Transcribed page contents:
== Segment start ==

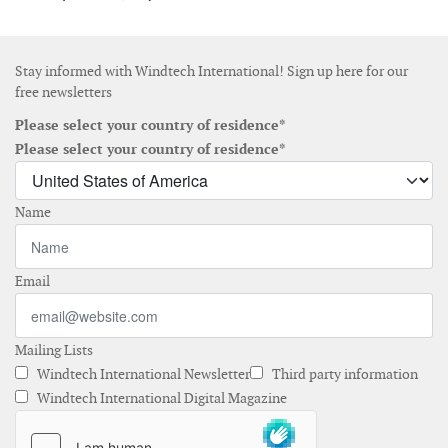
Stay informed with Windtech International! Sign up here for our
free newsletters
Please select your country of residence*
Please select your country of residence*
Name
Email
Mailing Lists
Windtech International Newsletter
Third party information
Windtech International Digital Magazine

== Segment end ==

*Prompt:* A faithful, word-for-word version of the records above is needed, with no images in it.

*Output for this task:*
Stay informed with Windtech International! Sign up here for our
free newsletters
Please select your country of residence*
Please select your country of residence*
Name
Email
Mailing Lists
Windtech International Newsletter
Third party information
Windtech International Digital Magazine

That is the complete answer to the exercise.